The all or nothing principle Muscle fibers
fire on an all-or nothing principle-the magnitude or strength of
the contraction is dictated by the number of fibers that simultaneously
fire. Heavier weights activate more muscle fibers/ rep. (although
this is not the only means to influence the amount of fibers exhausted
during a workout ) The more fibers exhausted the greater the overload,
the greater the overload the greater the gains.
There can be too much of a good thing There
is such thing as too much of a good thing; with increasing amounts
of overload in a given workout and decreasing amounts of recovery
time there is a point of diminishing returns. The average trainee
will see that things are working well and in an effort to keep the
gains coming, they reason that if a little bit is good, then a lot
must be better so they add more sets and reps and use heavier weights.
Most people are constantly flirting with over training because of
this.

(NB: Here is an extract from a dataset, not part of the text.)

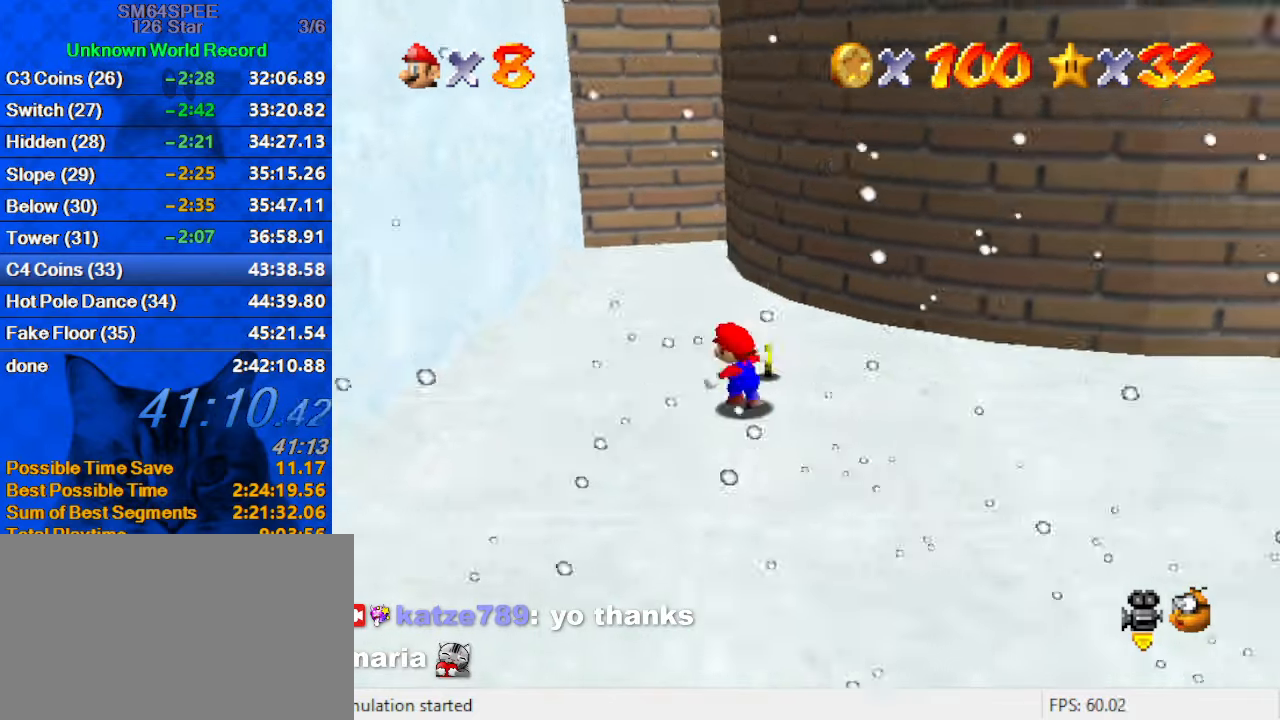
{"keys": ["left", "up"], "events": [[167, "up", "up"], [500, "up", "down"]]}
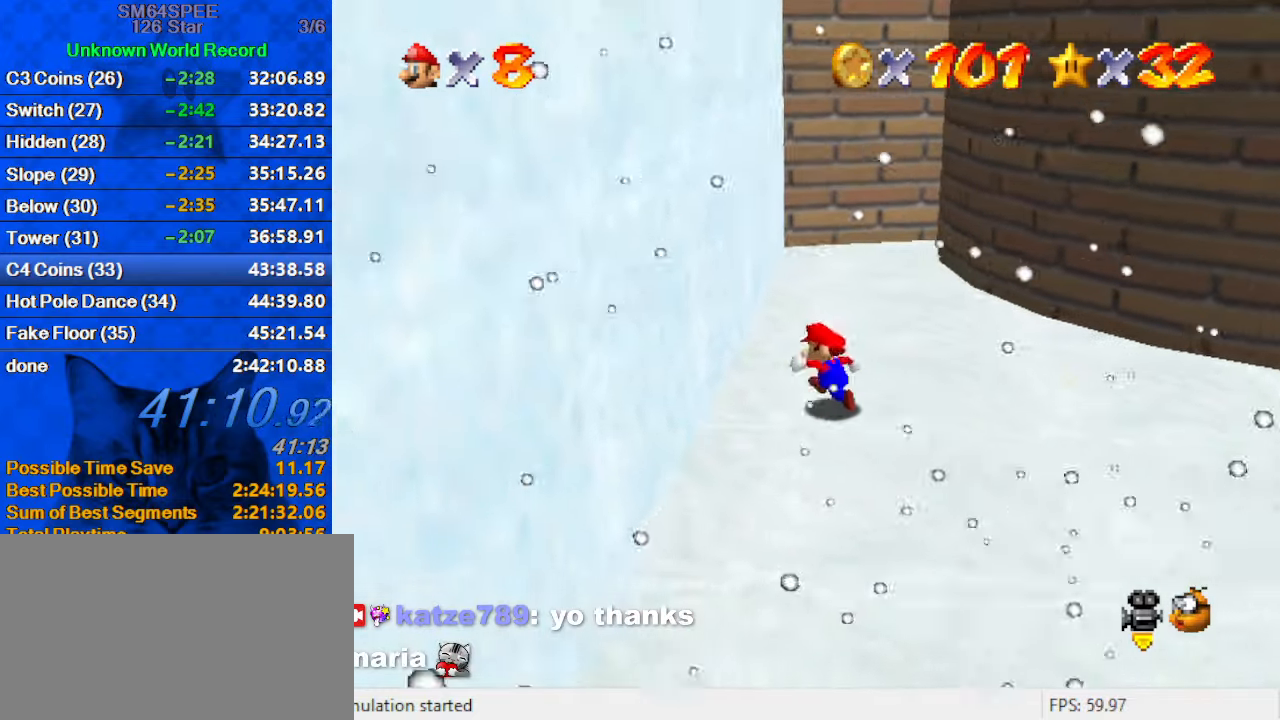
{"keys": ["right"], "events": [[167, "left", "up"], [400, "right", "down"], [500, "up", "up"]]}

The actual weight workout is only a stimulus for muscle growth.....muscles
grow when we are resting. In order to be efficient, we must perform
just enough work, but not too much to send the message for the muscles
to grow and change in response to the weight training workout. We
need to create maximum overload with a minimal demand on the recovery
ability to achieve maximum gains.
It's all about the CNS! Our central nervous
system controls the muscle groups of every body part that we train,
yet little attention is given to the large effect that this has
on recovery. Anybody who has had a great weight training workout
on one day, only to be disappointed on the next can attest to the
fact that there is an aspect to the recovery ability that is independent
of the body part trained during the previous workout.
We have covered many important points regarding
muscle physiology and exercise....so what does all of this mean
in the context of an actual workout??? For example, imagine that
you have just had the best leg workout ever and you feel great.
You even achieved a personal best on a ten-rep max set of squats.
Fired up for the next workout, you attempt to tackle the gym with
equal fervor the next day-only to find that your bench press has
decreased by about 20%! Common sense would tell us that if we have
just trained legs and will train chest the next day, then we will
be fine-even if the leg workout was very intense. The problem with
this logic is that the CNS controls the ability of these muscle
groups to contract. As stated above, muscles contract on an all-or
nothing principle-the more fibers that contract the stronger the
contraction. The CNS, after having been stressed during an intense
leg workout, is still recovering and not able to fire up all those
muscle fibers needed in the chest for maximum strength. The ramifications
of this situation are extremely important: a fatigued CNS will not
be able to generate the required workload to cause an overload in
the target muscle. Translation: YOU WILL NOT GROW! This illustrates
the very reasons that most people do not experience the progress
with their weight training that they should. Your nutrition may
be great, you may be getting plenty of rest, but you are still not
gaining due to a dysfunctional training protocol that does not allow
sufficient recovery.
We've all been in this situation before and pondered
endlessly to the cause of the sudden decrease in strength....Was
it the diet? Possibly stress? Or maybe you just forgot to wear your
lucky underwear? The answer, of course is that all other things
being equal (and of course you did not forget the lucky underwear),
the CNS is still fatigued from the previous workout. If our pectoral
muscles are capable of pushing 20% more than our CNS will actually
allow on this particular day, it is no wonder that the chest workout
will be unproductive.... In order for a muscle to grow it must be
overloaded, in order to achieve overload we must contract the muscles
against heavy weights and these contractions controlled by the CNS.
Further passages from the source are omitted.